On Tuesday, the EFF launched a Freedom of Information Act (FOIA) lawsuit against the National Security Agency and the Office of the Director of National Intelligence (ODNI) in an effort to obtain documents that show how American intelligence agencies choose to disclose devastating and previously unknown computer security flaws known as “zero days.”

“This FOIA suit seeks transparency on one of the least understood elements of the U.S. intelligence community’s toolset: security vulnerabilities,” EFF Legal Fellow Andrew Crocker said Tuesday in a statement. “These documents are important to the kind of informed debate that the public and the administration agree needs to happen in our country.”

Zero days are the most valuable and effective weapons in any cyberwar arsenal because no one knows they exist. Many governments will pay a premium for these vulnerabilities, which they can then use in cyberattacks of their own.

Zero day attacks can remain undetected for months or years after they are first launched. Stuxnet, a computer worm that sabotaged Iran’s nuclear program, worked for as many as five years before detection in 2010.

The EFF specifically cited the April 2014 Heartbleed bug, a vulnerability that existed for years, as a potentially crucial zero day attack. Bloomberg News reported that the NSA secretly exploited the bug for two years, a charge that the agency vehemently denied.
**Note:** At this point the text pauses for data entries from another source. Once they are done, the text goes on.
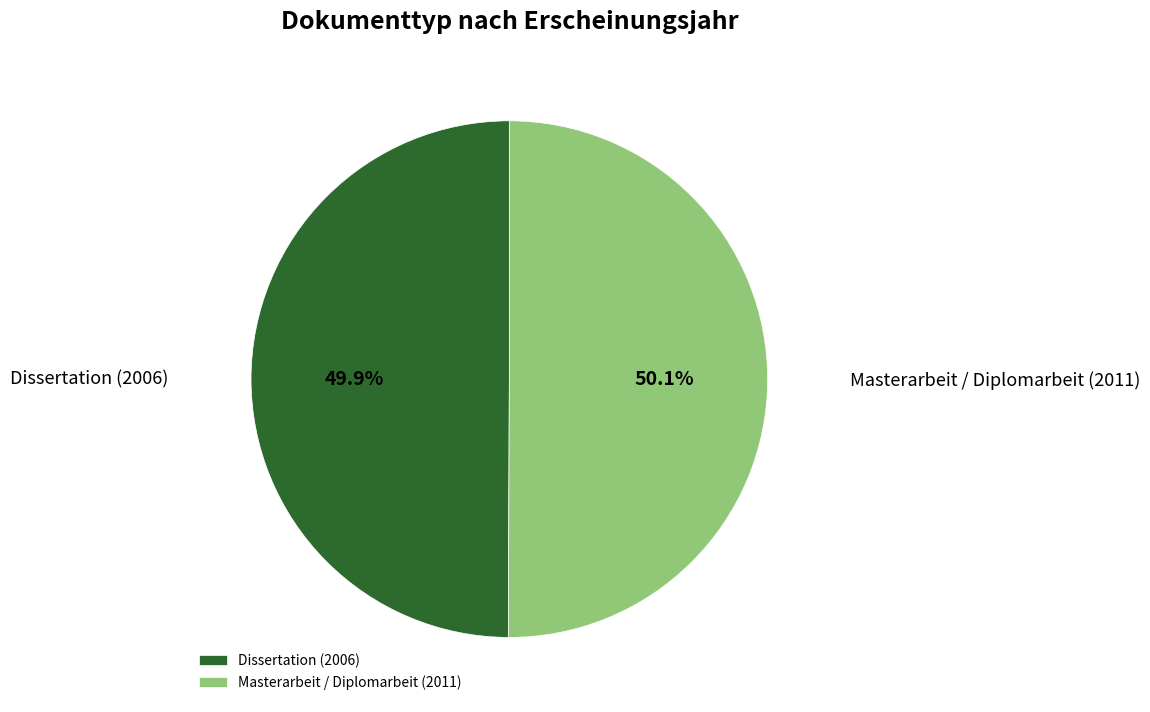

What is the ratio of the value at Dissertation (2006) to the value at Masterarbeit / Diplomarbeit (2011)?

1.0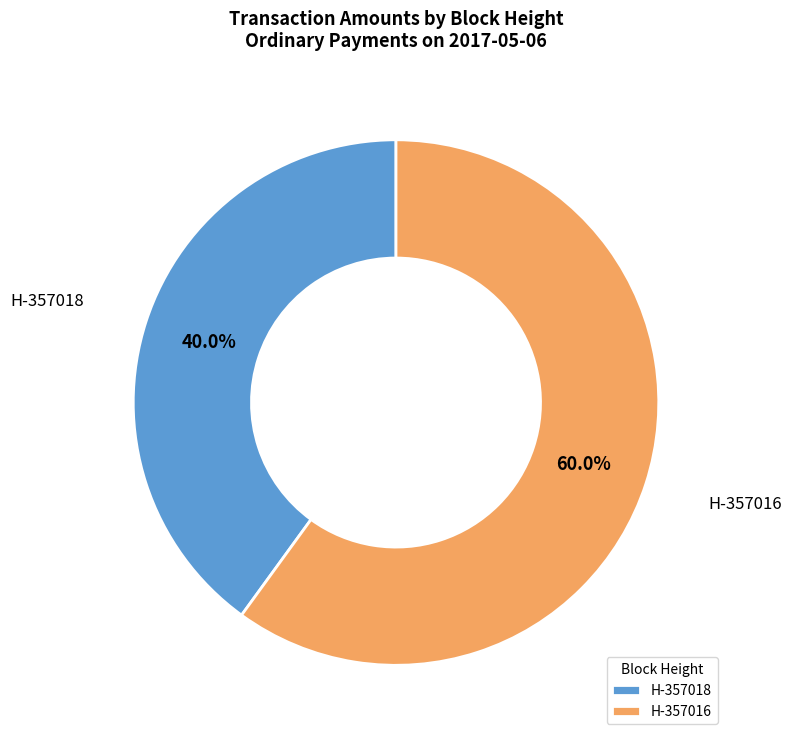

Which slice is the smallest?

H-357018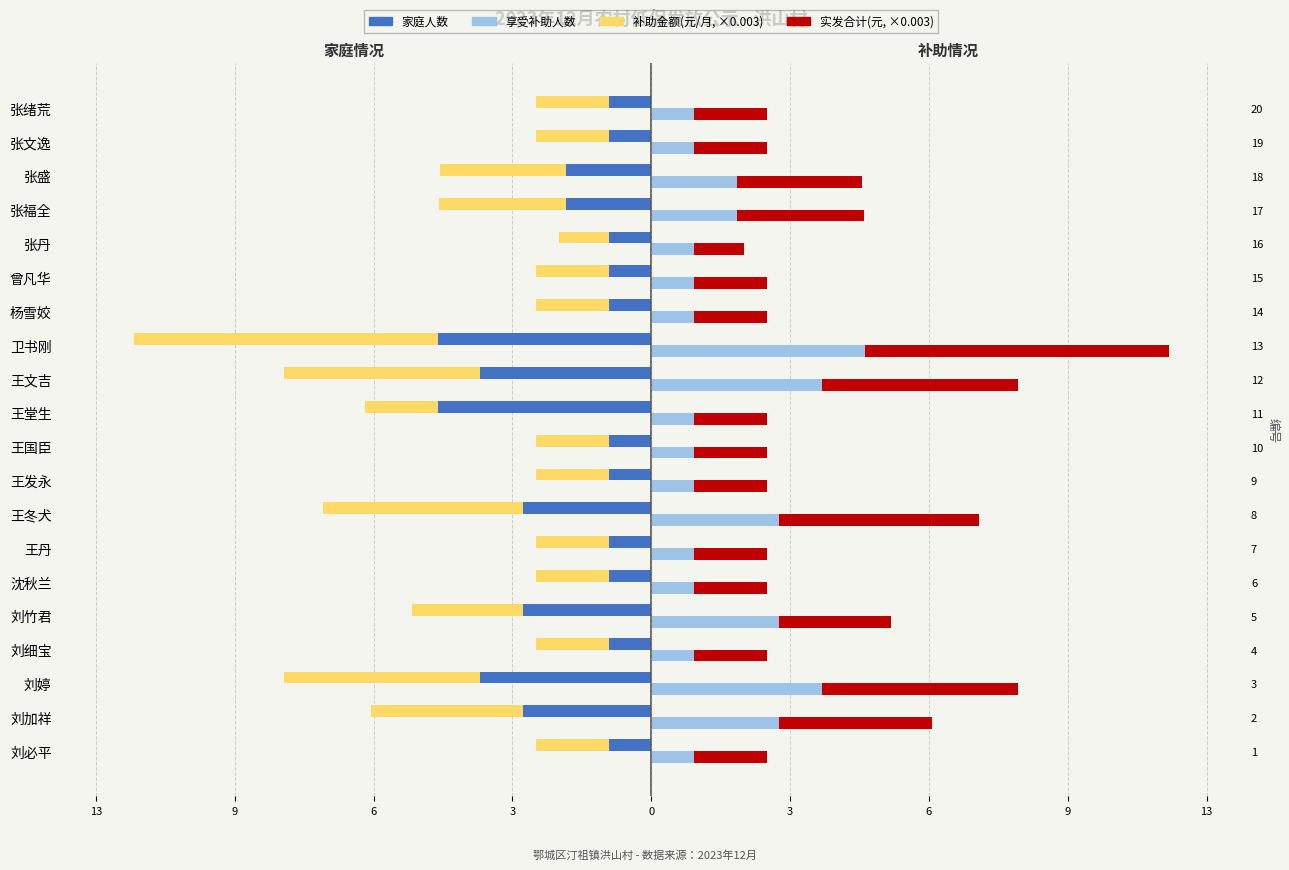

At which category is the sum across all series the highest?

刘必平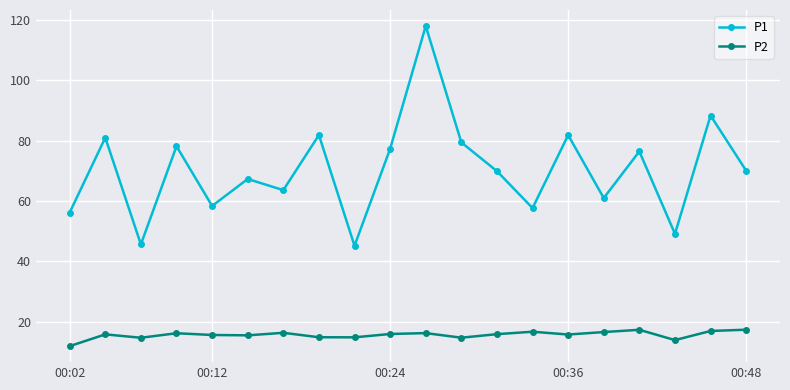

Which series has the widest spread of values?

P1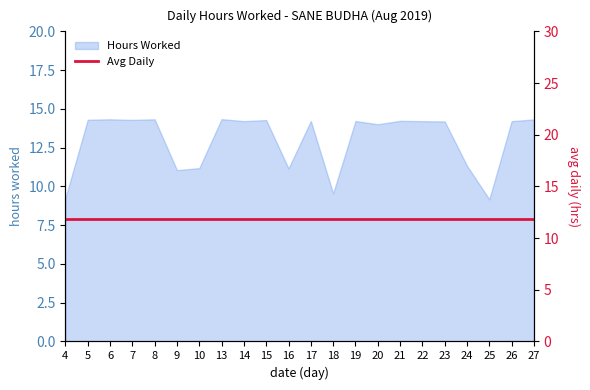

The chart shows a value of 18.9 at 7. True or false?

False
“In the majority of cases, responsibly disclosing a newly discovered vulnerability is clearly in the national interest,” Michael Daniel, the White House cybersecurity coordinator, wrote in response to the charges. “This has been and continues to be the case.”

There are exceptions—an opportunity to collect crucial intelligence to thwart a terrorist attack or to stop the theft of intellectual property, for instance—and the White House says it has “established a disciplined, rigorous and high-level decision-making process for vulnerability disclosure.”

Daniel did not reveal any other specifics about how the U.S. decides which vulnerabilities to keep secret.

The U.S. government’s use of zero days affects domestic policing as well. The Department of Justice is currently pushing the U.S. Courts’ Committee on Rules of Practice and Procedure to allow law enforcement to use zero days to hack into computers using malware.

“The use of zero days by law enforcement poses significant risks,” Nathan Freed Wessler, Staff Attorney at the ACLU wrote, “because by exploiting these vulnerabilities rather than notifying the companies responsible for the software, the government leaves the rest of the internet vulnerable to malicious attacks.”

Wessler argues that the use of zero days also undermines the Fourth Amendment of the U.S. Constitution against unreasonable search and seizure.

The EFF insists that the public ought to be able to take part in the debate over vulnerability disclosure, which remains obscured by government secrecy.